Ever since I bought my first Ipod mini in my freshman year of high school I have been consumed in the act of listening to music. I like the feeling it gives me. I like the transitory nature of the music. One minute I can be sitting at a park bench, listening to the gardener, and then in a second, I'm looking at the leaves as if they had brought the music with them.
Michael Bull says, "Users describe these experiences in terms of the strangeness and dreamlike quality of the urban. This disjunction of the outside can sometimes result in greater concentration in which the awareness of their inability to hear commonplace occurrences such as traffic noise or announcements is described as making them more visually attentive."
I do have a greater concentration when listening to music. I believe there is a strong resonance between the energy around us and the music in our ears. There are specific colors and feelings that go otherwise unnoticed when listening to the interrupting sounds of the world. I'm not sure if the sound of a lawn mower is the best soundtrack to the person sitting on the park bench.
Bull says, "Personal stereo use enhances experience providing the mundane with an exiting, sensual or spectacular soundtrack."
When I'm driving in my car, the relationship between time and space becomes ambigious. If i'm driving down the California Coast and I'm listening to the beach boys, my mind quickly becomes aware of the memory of the space. Quickly, memories, fond memories transcend my mind, and only seconds later do I realize that I'm driving.
However, the powerful and transcendatle nature of the Ipod both captivates me and concerns me. I find it disconcerning that my mind longs for a soundtrack. There are points in the world where I do enjoy the soundtrack of the space I am around, however, whenever the world gets busy, whenever the world gets awkward, whenever I want to impose a physical and metaphorical level of control over my world, I do so. And that, is what concerns me. Because so much of the time, like any drug, can become easy to use when available.

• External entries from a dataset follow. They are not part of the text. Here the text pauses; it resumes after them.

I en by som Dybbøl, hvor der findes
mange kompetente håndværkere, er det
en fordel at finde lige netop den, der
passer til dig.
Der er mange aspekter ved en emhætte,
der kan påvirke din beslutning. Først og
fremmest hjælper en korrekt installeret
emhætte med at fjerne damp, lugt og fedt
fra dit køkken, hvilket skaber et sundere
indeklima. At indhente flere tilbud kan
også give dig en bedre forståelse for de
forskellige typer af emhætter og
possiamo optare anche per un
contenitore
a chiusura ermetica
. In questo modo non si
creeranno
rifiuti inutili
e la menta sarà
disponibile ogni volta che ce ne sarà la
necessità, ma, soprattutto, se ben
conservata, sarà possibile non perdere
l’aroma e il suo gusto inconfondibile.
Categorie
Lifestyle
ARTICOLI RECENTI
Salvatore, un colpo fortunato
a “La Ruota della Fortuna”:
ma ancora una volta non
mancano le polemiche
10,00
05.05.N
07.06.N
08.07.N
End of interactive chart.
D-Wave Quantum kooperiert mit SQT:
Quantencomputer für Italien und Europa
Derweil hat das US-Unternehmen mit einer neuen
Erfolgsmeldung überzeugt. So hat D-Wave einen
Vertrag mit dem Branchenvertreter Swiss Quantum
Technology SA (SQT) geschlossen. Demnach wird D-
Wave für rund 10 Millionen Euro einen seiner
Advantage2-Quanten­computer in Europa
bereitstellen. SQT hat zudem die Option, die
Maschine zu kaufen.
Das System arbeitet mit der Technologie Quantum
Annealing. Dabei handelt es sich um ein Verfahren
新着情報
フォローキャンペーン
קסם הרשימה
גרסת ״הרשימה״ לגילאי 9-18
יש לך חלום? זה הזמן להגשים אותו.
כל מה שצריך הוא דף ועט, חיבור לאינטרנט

I can, however, say that some of my best work as an artist has come from the use of my Ipod. There were two specific occasions, maybe three, that I remember creating work that was beyond my own understanding. I can really attribute the photographs to the music, I don't think I could have done it without the music. One time in New York. One time in London. And another in Dublin. Here are some of them:
In the article, people were quoted saying that they had another sense of confidence. They believed that their gaze could go unnoticed because they weren't really there. They were not participating with the outside world because they were not listening to the outside world. Looking at other people listening to Ipod's, I've always viewed people like that in the same manner how I feel like that. I can view them in their own world. "What are they listening to?" To me its a secret, a secret world that I am excluded from. And in knowing that from a viewers perspective, I guess it makes me more confident in the security of its ability to dissociate myself from the outside world.
I really enjoyed the author including a quote from Don Delillo. I've referenced him a bunch in my writing. Dellilo is a great source for dissociation and the power and mystique of the physical and metaphysical world.